Records shown:
####################
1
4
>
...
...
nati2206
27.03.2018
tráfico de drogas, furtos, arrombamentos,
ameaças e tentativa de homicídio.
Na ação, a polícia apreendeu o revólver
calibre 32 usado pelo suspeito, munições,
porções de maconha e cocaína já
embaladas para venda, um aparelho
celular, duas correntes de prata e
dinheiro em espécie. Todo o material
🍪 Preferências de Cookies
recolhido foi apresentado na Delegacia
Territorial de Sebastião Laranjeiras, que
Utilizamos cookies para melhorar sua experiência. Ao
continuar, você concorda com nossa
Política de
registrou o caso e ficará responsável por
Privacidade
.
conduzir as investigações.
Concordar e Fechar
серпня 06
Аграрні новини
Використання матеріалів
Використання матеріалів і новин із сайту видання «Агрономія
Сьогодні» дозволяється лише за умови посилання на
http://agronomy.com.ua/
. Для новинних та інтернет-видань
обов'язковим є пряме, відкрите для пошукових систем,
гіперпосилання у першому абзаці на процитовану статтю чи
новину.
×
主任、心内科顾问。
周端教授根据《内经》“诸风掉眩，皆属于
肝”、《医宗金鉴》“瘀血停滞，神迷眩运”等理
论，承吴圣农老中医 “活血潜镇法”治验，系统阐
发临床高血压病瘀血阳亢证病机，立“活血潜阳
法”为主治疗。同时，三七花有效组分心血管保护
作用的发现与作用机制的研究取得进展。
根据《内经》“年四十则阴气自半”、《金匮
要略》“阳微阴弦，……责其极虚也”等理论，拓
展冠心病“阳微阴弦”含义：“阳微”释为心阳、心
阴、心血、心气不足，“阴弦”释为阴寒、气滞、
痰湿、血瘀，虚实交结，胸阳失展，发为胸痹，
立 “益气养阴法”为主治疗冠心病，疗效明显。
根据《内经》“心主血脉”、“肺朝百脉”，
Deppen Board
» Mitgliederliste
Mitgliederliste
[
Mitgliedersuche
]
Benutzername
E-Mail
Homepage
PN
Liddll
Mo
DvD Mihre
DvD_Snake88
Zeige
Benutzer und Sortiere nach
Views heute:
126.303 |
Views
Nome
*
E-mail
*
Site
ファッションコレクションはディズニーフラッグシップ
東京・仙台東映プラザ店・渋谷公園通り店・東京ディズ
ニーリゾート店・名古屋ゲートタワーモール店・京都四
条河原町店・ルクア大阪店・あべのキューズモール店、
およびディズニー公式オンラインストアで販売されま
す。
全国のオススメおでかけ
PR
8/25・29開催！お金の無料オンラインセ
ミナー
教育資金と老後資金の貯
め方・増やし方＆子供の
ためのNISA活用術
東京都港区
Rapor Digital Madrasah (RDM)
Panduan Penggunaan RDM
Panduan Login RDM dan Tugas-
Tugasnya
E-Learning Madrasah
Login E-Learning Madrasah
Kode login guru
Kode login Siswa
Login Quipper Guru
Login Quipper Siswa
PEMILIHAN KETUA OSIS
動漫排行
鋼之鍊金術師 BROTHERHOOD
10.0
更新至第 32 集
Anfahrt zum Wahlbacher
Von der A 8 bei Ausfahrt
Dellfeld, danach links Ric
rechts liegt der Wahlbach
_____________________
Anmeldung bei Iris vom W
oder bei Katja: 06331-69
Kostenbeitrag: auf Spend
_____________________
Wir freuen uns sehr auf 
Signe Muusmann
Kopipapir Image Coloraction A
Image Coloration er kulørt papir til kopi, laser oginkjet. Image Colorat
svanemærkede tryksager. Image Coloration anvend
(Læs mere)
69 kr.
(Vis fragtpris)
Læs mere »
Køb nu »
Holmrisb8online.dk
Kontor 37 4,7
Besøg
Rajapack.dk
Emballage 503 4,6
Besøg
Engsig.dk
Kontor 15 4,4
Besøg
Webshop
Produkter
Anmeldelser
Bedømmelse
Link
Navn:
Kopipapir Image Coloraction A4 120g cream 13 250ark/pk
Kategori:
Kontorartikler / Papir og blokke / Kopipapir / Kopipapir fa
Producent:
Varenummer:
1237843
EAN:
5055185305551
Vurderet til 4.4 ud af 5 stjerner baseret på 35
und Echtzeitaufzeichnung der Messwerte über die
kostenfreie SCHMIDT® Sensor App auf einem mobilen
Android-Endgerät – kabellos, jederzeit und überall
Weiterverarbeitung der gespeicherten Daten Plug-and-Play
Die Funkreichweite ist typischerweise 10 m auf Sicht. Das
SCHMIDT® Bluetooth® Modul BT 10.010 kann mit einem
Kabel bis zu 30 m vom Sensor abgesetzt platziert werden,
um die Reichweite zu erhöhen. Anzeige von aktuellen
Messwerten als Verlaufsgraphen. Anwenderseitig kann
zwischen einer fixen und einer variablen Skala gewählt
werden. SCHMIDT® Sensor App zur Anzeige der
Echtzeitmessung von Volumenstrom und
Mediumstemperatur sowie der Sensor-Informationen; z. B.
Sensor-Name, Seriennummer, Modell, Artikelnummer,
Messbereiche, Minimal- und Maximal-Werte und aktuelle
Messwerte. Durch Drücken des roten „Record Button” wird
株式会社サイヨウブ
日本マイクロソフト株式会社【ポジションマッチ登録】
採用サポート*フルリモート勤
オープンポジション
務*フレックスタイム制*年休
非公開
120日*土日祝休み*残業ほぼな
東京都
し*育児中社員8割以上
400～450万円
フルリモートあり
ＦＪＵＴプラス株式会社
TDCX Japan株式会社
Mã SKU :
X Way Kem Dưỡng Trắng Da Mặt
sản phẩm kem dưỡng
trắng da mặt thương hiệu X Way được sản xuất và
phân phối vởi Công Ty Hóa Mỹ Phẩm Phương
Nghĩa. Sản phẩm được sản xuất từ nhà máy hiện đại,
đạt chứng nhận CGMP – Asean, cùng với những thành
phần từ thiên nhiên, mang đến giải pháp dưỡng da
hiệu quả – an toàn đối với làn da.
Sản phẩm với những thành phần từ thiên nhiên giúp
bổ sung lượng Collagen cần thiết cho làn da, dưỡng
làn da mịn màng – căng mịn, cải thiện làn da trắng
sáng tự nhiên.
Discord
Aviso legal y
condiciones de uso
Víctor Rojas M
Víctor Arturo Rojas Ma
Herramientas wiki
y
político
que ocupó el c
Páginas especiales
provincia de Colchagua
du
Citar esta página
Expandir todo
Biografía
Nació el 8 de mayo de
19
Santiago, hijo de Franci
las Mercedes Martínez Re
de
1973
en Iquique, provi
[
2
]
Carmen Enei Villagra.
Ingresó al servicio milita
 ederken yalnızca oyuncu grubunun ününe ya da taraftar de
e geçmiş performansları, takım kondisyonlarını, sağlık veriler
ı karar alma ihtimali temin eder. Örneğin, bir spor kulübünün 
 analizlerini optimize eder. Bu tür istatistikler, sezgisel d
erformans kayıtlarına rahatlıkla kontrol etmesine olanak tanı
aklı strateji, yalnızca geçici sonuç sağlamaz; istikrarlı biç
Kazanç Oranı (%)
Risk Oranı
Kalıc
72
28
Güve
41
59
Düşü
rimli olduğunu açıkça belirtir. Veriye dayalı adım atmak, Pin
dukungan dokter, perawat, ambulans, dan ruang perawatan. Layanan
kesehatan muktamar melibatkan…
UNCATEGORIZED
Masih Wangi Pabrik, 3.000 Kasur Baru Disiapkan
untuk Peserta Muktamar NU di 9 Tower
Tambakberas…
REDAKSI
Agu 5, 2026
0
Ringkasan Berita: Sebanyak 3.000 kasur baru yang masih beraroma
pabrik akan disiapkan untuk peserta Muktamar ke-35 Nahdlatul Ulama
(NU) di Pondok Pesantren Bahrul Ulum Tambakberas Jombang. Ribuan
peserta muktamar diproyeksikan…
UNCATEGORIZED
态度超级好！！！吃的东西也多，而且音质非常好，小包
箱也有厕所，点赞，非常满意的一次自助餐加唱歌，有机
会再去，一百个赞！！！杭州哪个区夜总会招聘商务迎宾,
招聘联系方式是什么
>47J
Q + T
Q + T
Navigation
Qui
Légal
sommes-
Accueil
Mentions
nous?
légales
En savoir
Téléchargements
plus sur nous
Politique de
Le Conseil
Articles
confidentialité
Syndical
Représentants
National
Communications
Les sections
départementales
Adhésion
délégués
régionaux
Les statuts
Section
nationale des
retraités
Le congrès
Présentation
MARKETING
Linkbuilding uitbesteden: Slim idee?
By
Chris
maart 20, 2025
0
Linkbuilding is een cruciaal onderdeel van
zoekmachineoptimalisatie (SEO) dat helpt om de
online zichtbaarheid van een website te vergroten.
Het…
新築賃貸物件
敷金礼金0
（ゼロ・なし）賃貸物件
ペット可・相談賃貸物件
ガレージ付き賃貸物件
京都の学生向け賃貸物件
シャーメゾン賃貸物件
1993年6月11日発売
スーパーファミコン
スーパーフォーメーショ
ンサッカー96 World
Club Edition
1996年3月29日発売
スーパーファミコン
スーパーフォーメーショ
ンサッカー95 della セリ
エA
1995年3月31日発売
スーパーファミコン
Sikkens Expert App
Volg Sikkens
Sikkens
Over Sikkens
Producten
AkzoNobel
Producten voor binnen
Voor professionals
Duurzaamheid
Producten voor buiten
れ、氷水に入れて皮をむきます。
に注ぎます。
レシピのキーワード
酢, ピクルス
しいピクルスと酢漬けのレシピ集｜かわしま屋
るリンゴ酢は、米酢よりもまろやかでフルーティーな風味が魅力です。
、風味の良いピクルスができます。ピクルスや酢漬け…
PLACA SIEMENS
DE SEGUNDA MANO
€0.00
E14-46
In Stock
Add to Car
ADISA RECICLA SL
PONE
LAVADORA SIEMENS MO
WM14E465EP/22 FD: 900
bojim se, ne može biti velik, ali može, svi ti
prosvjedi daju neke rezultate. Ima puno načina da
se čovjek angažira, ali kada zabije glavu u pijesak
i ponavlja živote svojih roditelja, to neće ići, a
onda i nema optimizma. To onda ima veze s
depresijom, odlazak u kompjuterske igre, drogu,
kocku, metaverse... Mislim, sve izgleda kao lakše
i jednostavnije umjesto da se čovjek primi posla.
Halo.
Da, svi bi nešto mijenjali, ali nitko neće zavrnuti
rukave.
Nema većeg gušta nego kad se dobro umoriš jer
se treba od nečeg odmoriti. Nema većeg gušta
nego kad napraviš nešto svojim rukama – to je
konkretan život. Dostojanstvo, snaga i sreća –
####################
What you have to do:
What lines of the material above include "Kopipapir"? Copy each one.

Response box:
Kopipapir Image Coloraction A
Kopipapir Image Coloraction A4 120g cream 13 250ark/pk
Kontorartikler / Papir og blokke / Kopipapir / Kopipapir fa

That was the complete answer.